----
# Data Scraping
----

### Notebook Summary

In this notebook, I will perform data scraping on Amazon to gather information about noise-cancelling headphones priced under £300.

## Set Up
-----

In [2]:
import numpy as np
import pandas as pd
import requests
from bs4 import BeautifulSoup
import re
import time

## Web Scraping
-----

Visiting `https://www.amazon.co.uk/robots.txt` to check what elements are allowed or disallowed for scraping.

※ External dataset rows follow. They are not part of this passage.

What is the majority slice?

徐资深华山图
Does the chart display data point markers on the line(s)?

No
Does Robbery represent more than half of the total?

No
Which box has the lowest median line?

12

Unfortunately individual customer reviews are restricted as well as all review-related pages, so for this project I am going to be scraping:

- Product Name
- Price
- Overall Rating
- Prime Eligible 

### 1. Define URL

In [3]:
url = "https://www.amazon.co.uk/s?keywords=Noise+Cancelling+Headphones&i=electronics&rh=p_36%3A-30000"

-----
**Comment:**

- **keywords = Noise+Cancelling+Headphones:** Searching for "Noise Cancelling Headphones".
- **i = electronics:** Searching within the "Electronics" category.
- **p_36%3A-30000:** Filtering for products with a price of up to £300 (the price is in pence, so £300 = 30000 pence).

### 2. Perform Scraping

In [4]:
# To store scraped data
data = []

In [5]:
# Number of pages to scrape (around 30 products per page)
num_pages = 10 

In [6]:
# Loop through the number of pages to scrape
for page in range(num_pages):
    # Print the current page number being scraped
    print(f"Scraping page {page + 1}...")

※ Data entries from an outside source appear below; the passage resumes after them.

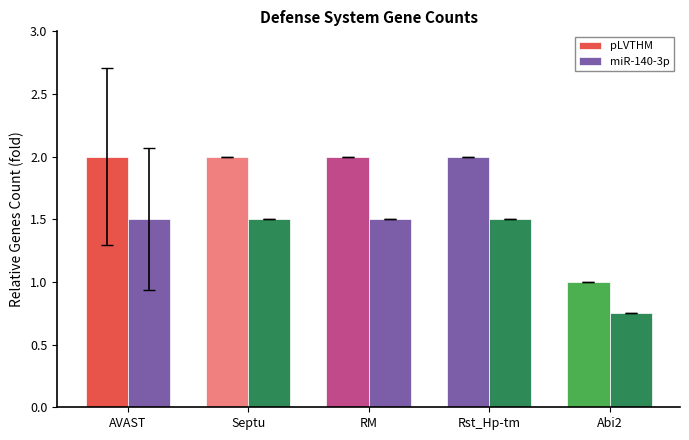

How many bars are there in each group?

2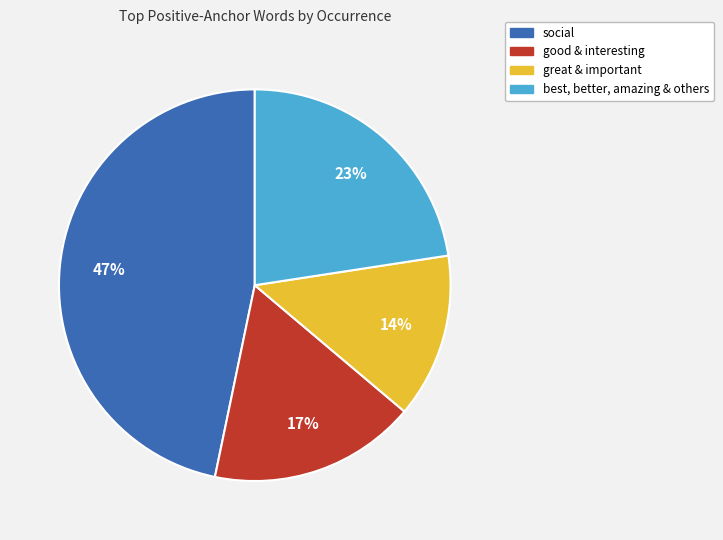

Is there a majority slice in this chart?

No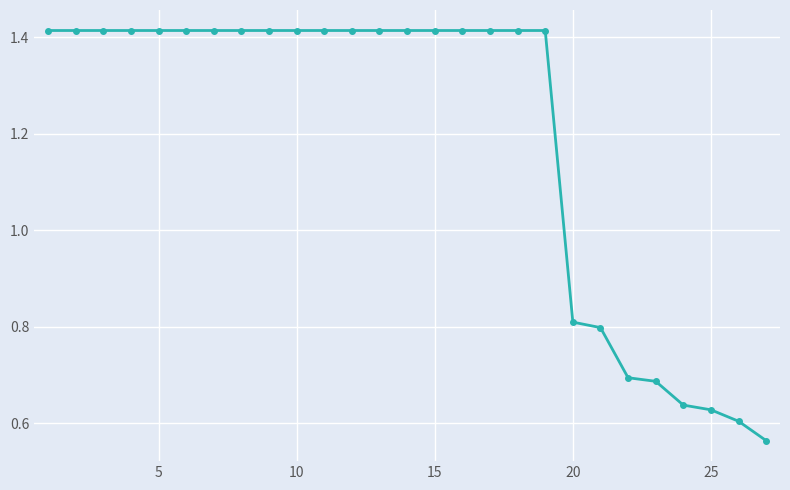

What is the average value?

1.2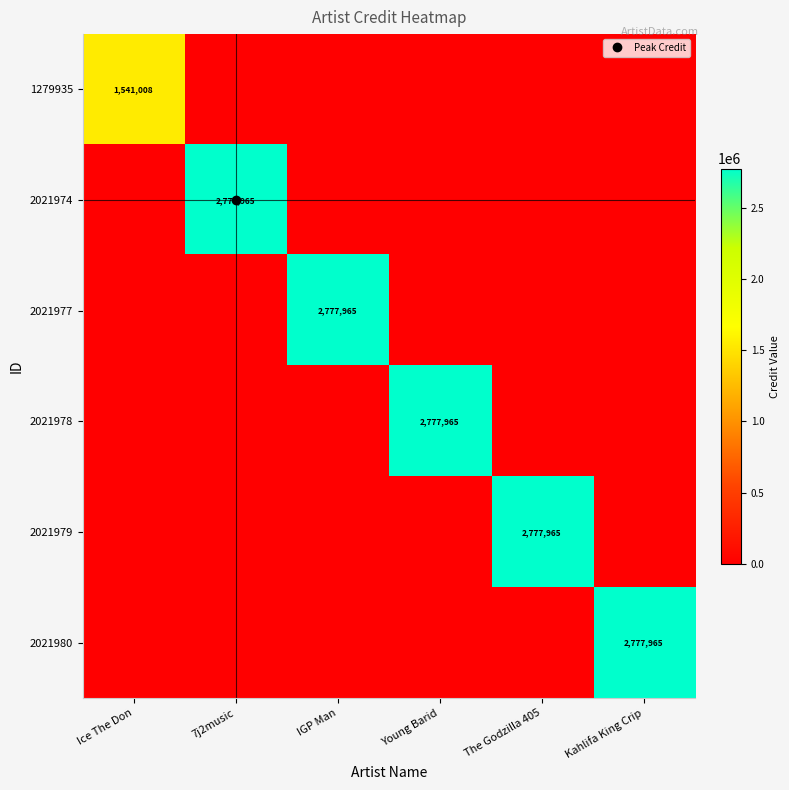

What is the sum of all 2021974 values?

2777965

    # Construct the URL for the current page
    url = url + str(page + 1)
    
    # Define the headers for the get request to mimic a browser (avoids error)
    headers = {
        "User-Agent": "Mozilla/5.0 (Windows NT 10.0; Win64; x64) Chrome/117.0.5938.62"
    }
    
    # Send a get request to the URL with the headers
    response = requests.get(url, headers=headers)
    
    # Check if the request was successful (status code = 200)
    if response.status_code == 200:
        # Use BeautifulSoup to 'read' content on page
        soup = BeautifulSoup(response.content, 'html.parser')

        # Extracts div storing all search results
        all_headphones = soup.find_all('div', {'data-component-type': 's-search-result'})

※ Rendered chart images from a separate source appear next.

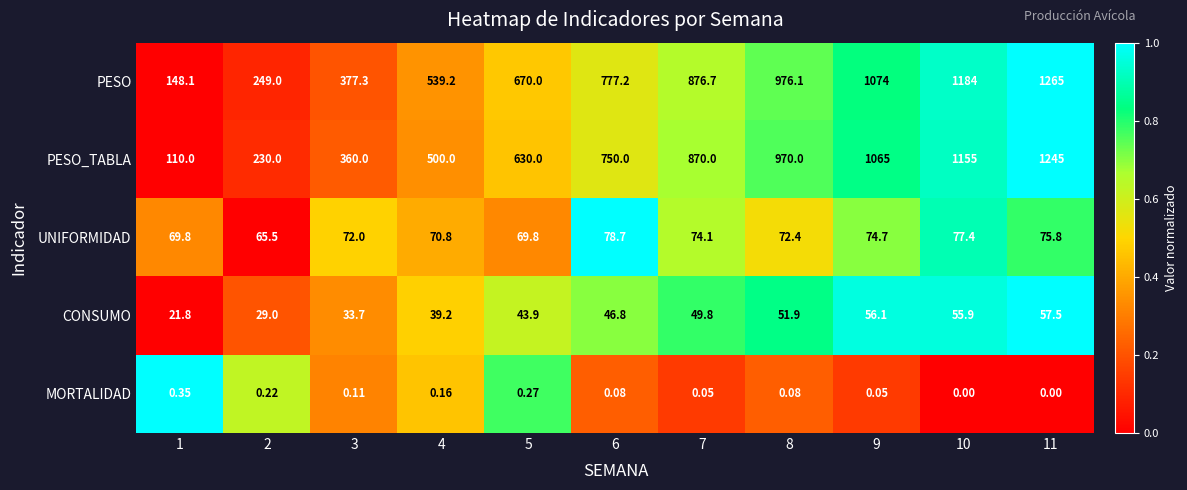

How many series are shown in this chart?

5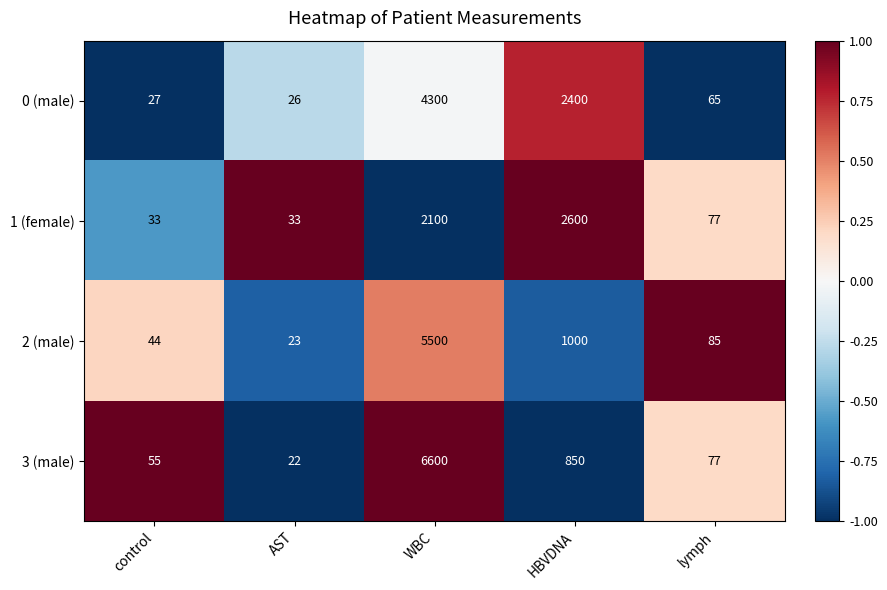

Reading left to right, extract all data points from this chart.

0 (male): 27	26	4300	2400	65
1 (female): 33	33	2100	2600	77
2 (male): 44	23	5500	1000	85
3 (male): 55	22	6600	850	77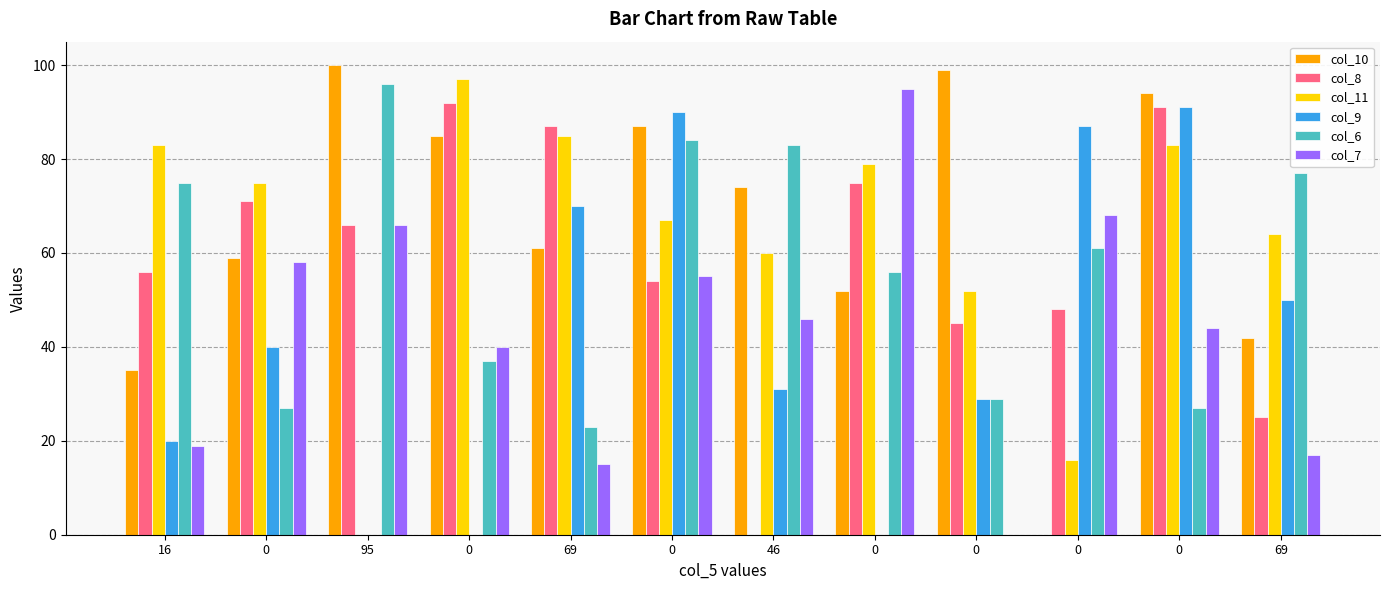

Reading right to left, extract all data points from this chart.

col_10: 42	94	0	99	52	74	87	61	85	100	59	35
col_8: 25	91	48	45	75	0	54	87	92	66	71	56
col_11: 64	83	16	52	79	60	67	85	97	0	75	83
col_9: 50	91	87	29	0	31	90	70	0	0	40	20
col_6: 77	27	61	29	56	83	84	23	37	96	27	75
col_7: 17	44	68	0	95	46	55	15	40	66	58	19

        # Loop through each product found to extract product details
        for headphone in all_headphones:

            # Getting product titles
            title = headphone.find('span', class_='a-size-medium a-color-base a-text-normal')
            hp_title = title.get_text(strip=True) if title else 'N/A'

            # Getting product price
            price_pound = headphone.find('span', class_='a-price-whole')
            price_pennies = headphone.find('span', class_='a-price-fraction')

            if price_pound and price_pennies:
                hp_price = price_pound.get_text(strip=True) + (price_pennies.get_text(strip=True))
            else:
                'N/A'
            
            # Get overall rating
            rating = headphone.find('span', class_='a-icon-alt')
            hp_rating = rating.get_text(strip=True) if rating else 'N/A'

            # Check if headphone is prime
            prime = headphone.find('span', class_='aok-relative s-icon-text-medium s-prime')
            is_prime = '1' if prime else '0'

            # Add product info to list
            data.append({
                'Title': hp_title,
                'Price': hp_price,
                'Rating': hp_rating,
                'Is Prime': is_prime
            })
        
        # Delay by 2 seconds after each page to avoid overwhelming the server
        time.sleep(2)  

    else:
        print(f"Failed to access the webpage")


Scraping page 1...
Scraping page 2...
Scraping page 3...
Scraping page 4...
Scraping page 5...
Scraping page 6...
Scraping page 7...
Scraping page 8...
Scraping page 9...
Scraping page 10...


### 3. Storing results in DataFrame and exporting to CSV

In [7]:
headphones_df = pd.DataFrame(data)

In [8]:
headphones_df.to_csv('../../data/headphones_data.csv')

## Conclusion
-----

After scraping data for 300 headphones, storing this data in a dataframe and exporting to a CSV, I will now move on to cleaning of the data.


In this notebook, I scraped data for 300 noise-cancelling headphones from Amazon, focusing on products priced under £300. The data was stored in a DataFrame, which I then exported to a CSV file. With the data now available, the next step is to clean and preprocess the data to ensure high quality.